En su libro El tiempo de los lirios, Vicente Valero cuenta que con esa expresión se conoce una época, el primer tercio del siglo XIII, marcada por la vida y la obra de San Francisco de Asís. Cuenta cómo el santo de Umbría se dedicó al principio a reconstruir iglesias y más tarde a predicar y a practicar la pobreza voluntaria, a cuidar a enfermos y marginados. Cuenta cómo, después de convertirse en una “mezcla de mendigo y apóstol” y de renovar espiritualmente la sociedad y el arte, dio paso a una escuela de discípulos que, animados por el ejemplo de su maestro, intentaron recuperar la autenticidad perdida del primer Cristianismo, transmitir la necesidad de combatir la codicia y el ansia de poder.

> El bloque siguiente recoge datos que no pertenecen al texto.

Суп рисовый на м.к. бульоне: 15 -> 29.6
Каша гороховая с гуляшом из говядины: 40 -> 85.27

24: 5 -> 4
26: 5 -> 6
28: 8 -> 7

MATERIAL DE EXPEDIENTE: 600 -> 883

Es evidente que no podemos regresar a la Edad Media, ni siquiera al Romanticismo, periodo en el cual se recuperó la figura y el legado de San Francisco de Asís. Tampoco es posible volver a los años sesenta y setenta del siglo XX, a esa época inmediatamente anterior al punto de inflexión mencionado más arriba y caracterizada por un idealismo heredado de los románticos, por una visión utópica que llevó a millones de individuos en todo el mundo a protagonizar acciones revolucionarias con el objetivo de lograr una mayor igualdad, un mayor equilibrio económico, una mayor libertad para distintos colectivos oprimidos y olvidados a lo largo de la historia. No sólo no podemos volver allí, sino que tampoco debemos, pues ya conocemos las consecuencias de todo eso, ya sabemos a qué extremos de violencia y de caos nos condujo la aventura, cuántos destinos personales arruinó por el camino.

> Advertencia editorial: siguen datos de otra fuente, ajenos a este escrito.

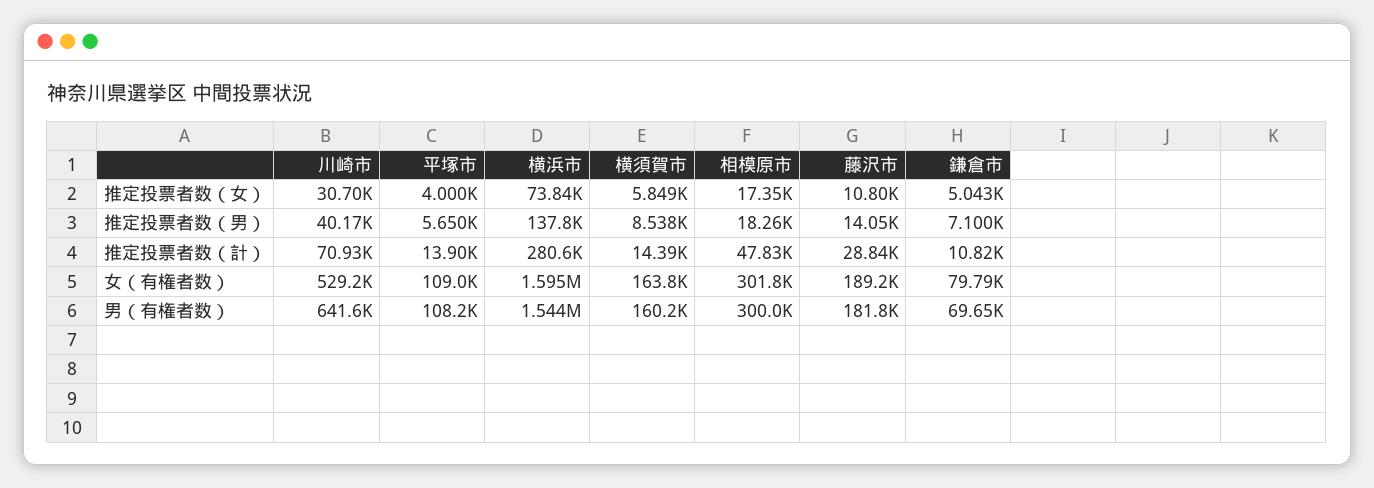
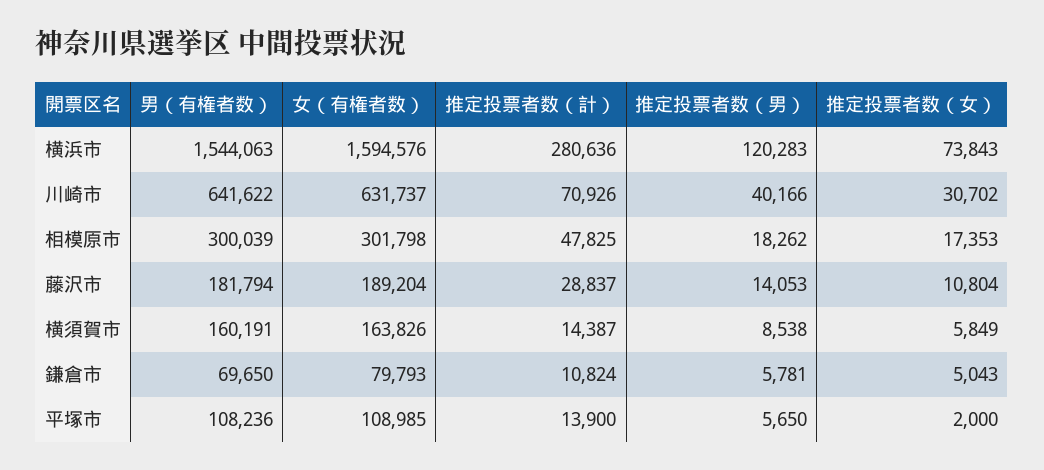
平塚市, 推定投票者数（女）: 4000 -> 2000
横浜市, 推定投票者数（男）: 137800 -> 120283
鎌倉市, 推定投票者数（男）: 7100 -> 5781
川崎市, 女（有権者数）: 529200 -> 631737

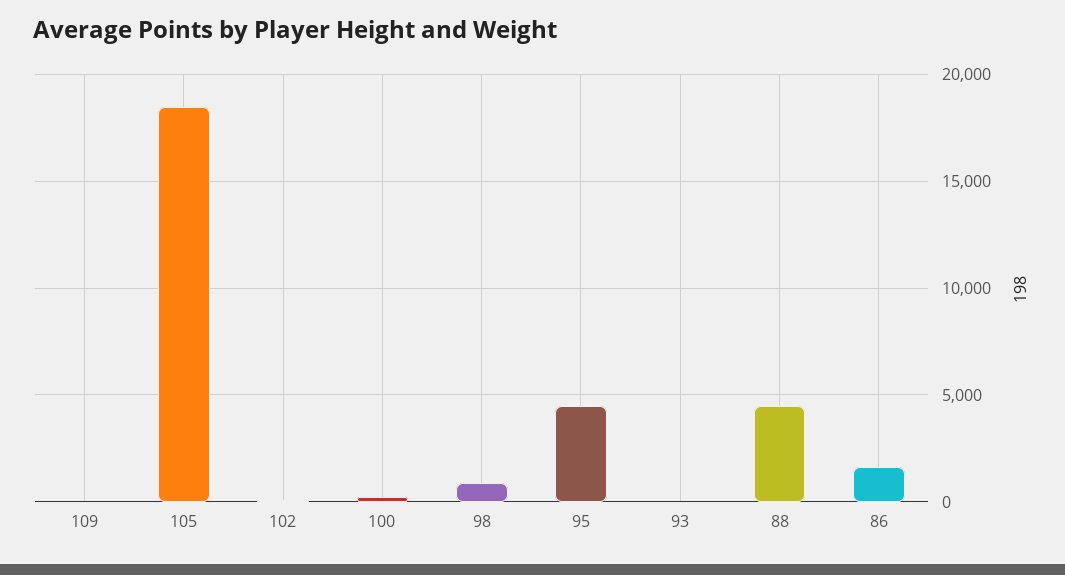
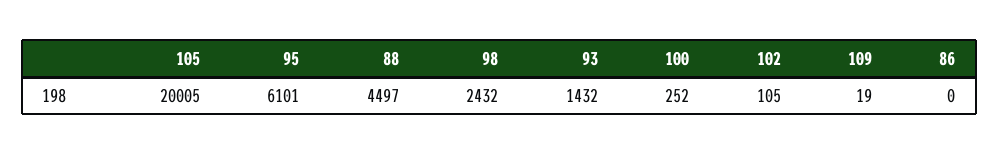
105: 18500 -> 20005
98: 1000 -> 2432
95: 4500 -> 6101
93: 0 -> 1432
86: 1500 -> 0

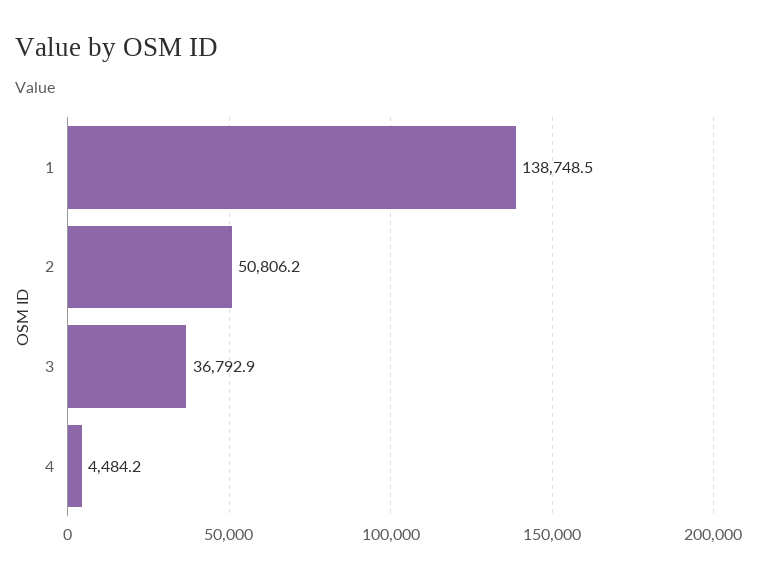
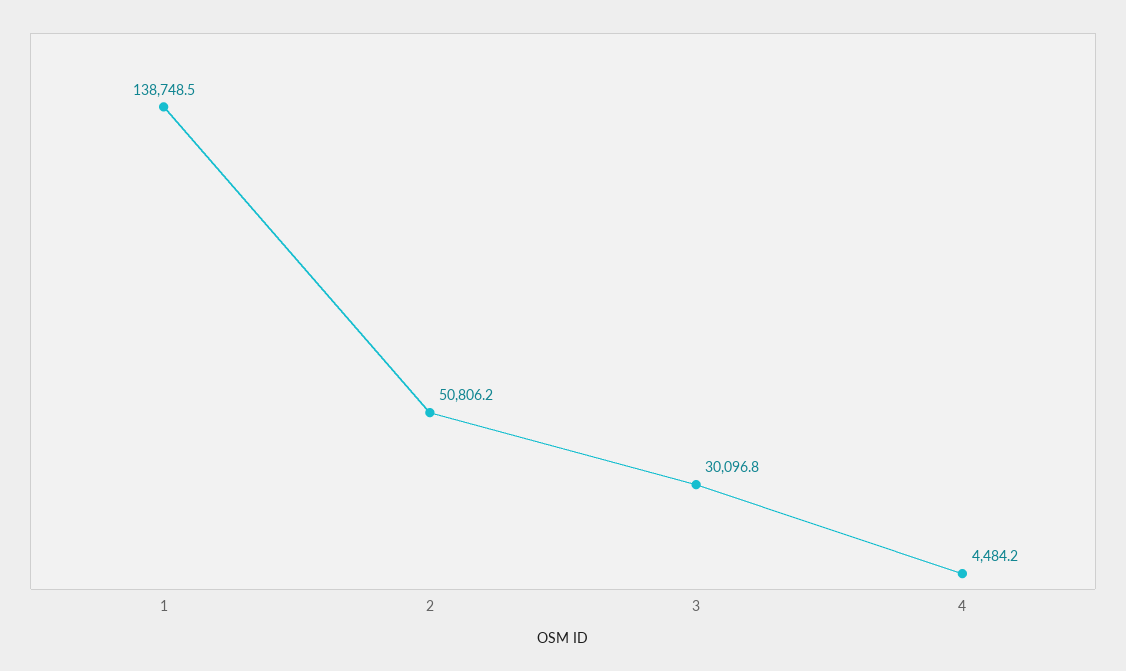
3: 36792.9 -> 30096.8

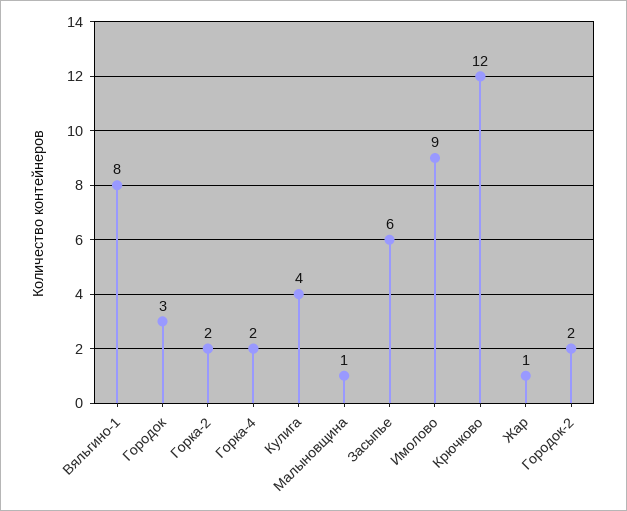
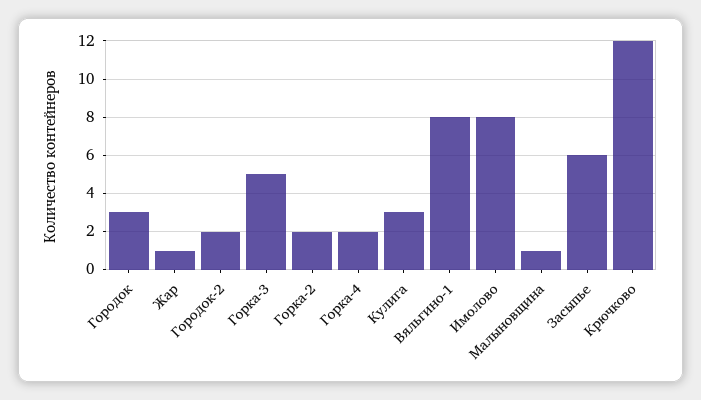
Кулига: 4 -> 3
Имолово: 9 -> 8
Горка-3: none -> 5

No, no es posible retroceder en el tiempo, pero sí cabe aprovechar una serie de aprendizajes útiles de distintos momentos históricos, partir del ejemplo de hombres y mujeres que abrieron brechas ambiciosas para el ser humano en su búsqueda de esplendor moral, sí nos conviene extraer de todo ese bagaje unas cuantas lecciones susceptibles de ser aplicadas hoy. Así, en el aspecto educativo, en la etapa de formación, podemos asumir el compromiso de inculcar a jóvenes y adolescentes la idea de que imaginen su futuro en clave de proyectos vitales concretos dentro de cualquier campo del conocimiento o ámbito de la sociedad, ilusionarles en la elección de oficios y profesiones que les atraigan por constituir un valor en sí mismas, más allá del beneficio económico que se obtenga con ellas, que les gusten porque consisten en construir una silla o una casa, en reparar un zapato o un reloj, en curar a un enfermo o entretener a un anciano, en atender a un cliente o cuidar de un espacio, en enseñar a un alumno o guiar a alguien extraviado, estimularles, en definitiva, en el desempeño de labores cuya esencia se eleve de manera edificante por encima del precio que se paga por ellas.

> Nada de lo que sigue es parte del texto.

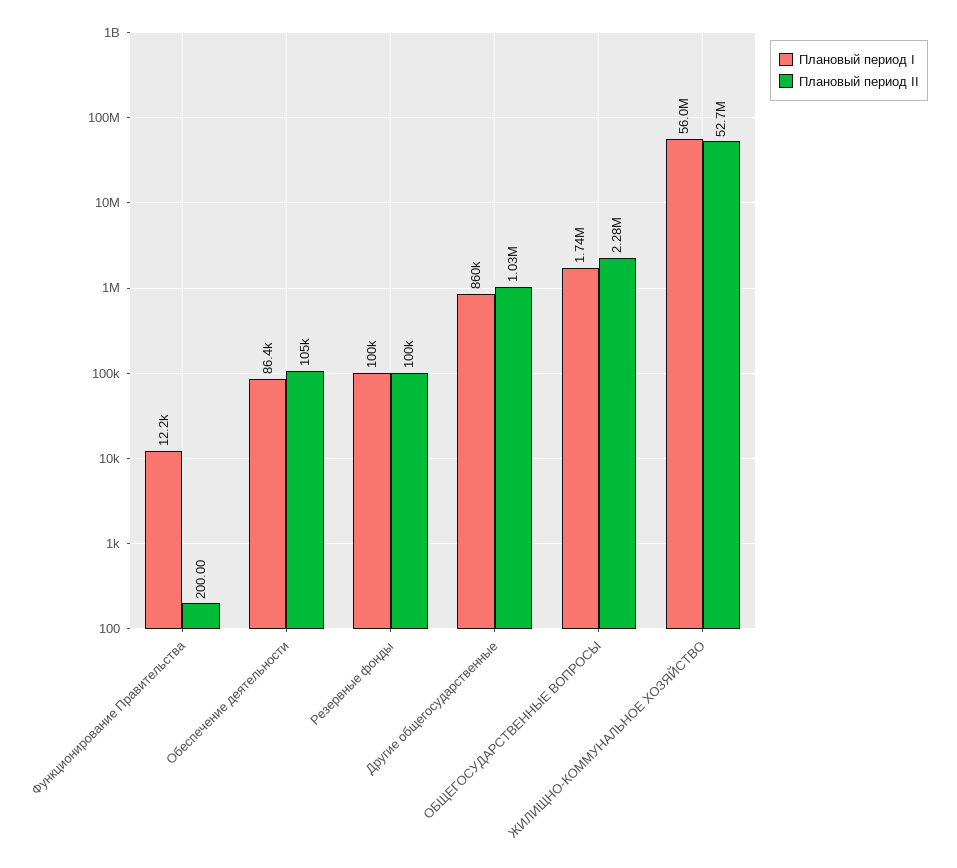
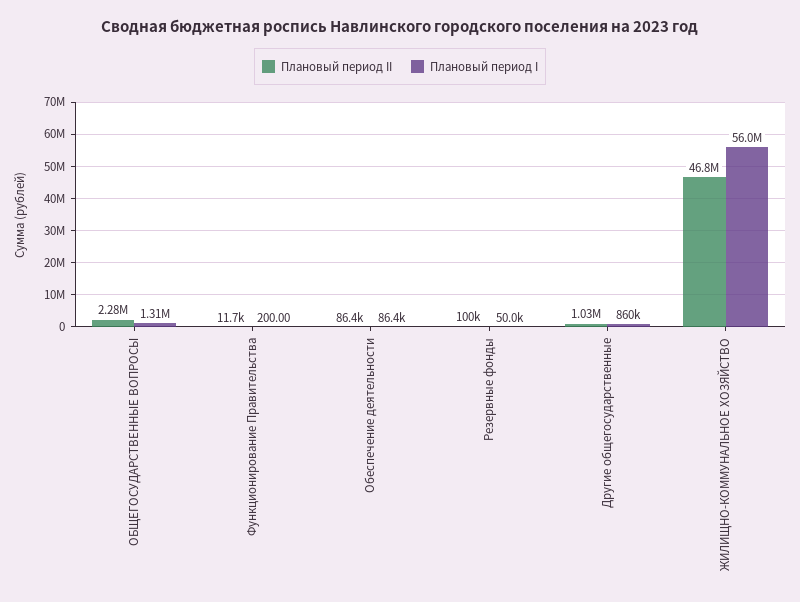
Плановый период I, Функционирование Правительства: 12200 -> 200
Плановый период II, Функционирование Правительства: 200 -> 11700
Плановый период II, Обеспечение деятельности: 105000 -> 86400
Плановый период I, Резервные фонды: 100000 -> 50000
Плановый период I, ОБЩЕГОСУДАРСТВЕННЫЕ ВОПРОСЫ: 1740000 -> 1310000
Плановый период II, ЖИЛИЩНО-КОММУНАЛЬНОЕ ХОЗЯЙСТВО: 52700000 -> 46800000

Y en relación con nosotros, con los que ya hemos andado una parte del camino, sigue habiendo margen de maniobra y razones para el optimismo. A nosotros, a cada uno en función de sus circunstancias, en la medida de sus posibilidades, nos queda la opción de dedicar cada vez más horas de nuestra jornada a trabajos y ocupaciones que, sin llegar a ser esa pasión que sentían los primeros aviadores del servicio postal al volar de noche junto a las estrellas, requieran un mínimo de entusiasmo, un entusiasmo sobrio y vigilante del que nadie pueda abusar, un entusiasmo que, siendo compatible con una retribución justa, nadie se atreva a explotar, o bien entregarnos a causas solidarias y altruistas, sin ánimo de lucro, a un fin magnífico capaz de arrinconar nuestras debilidades y hacernos mejores de lo que somos.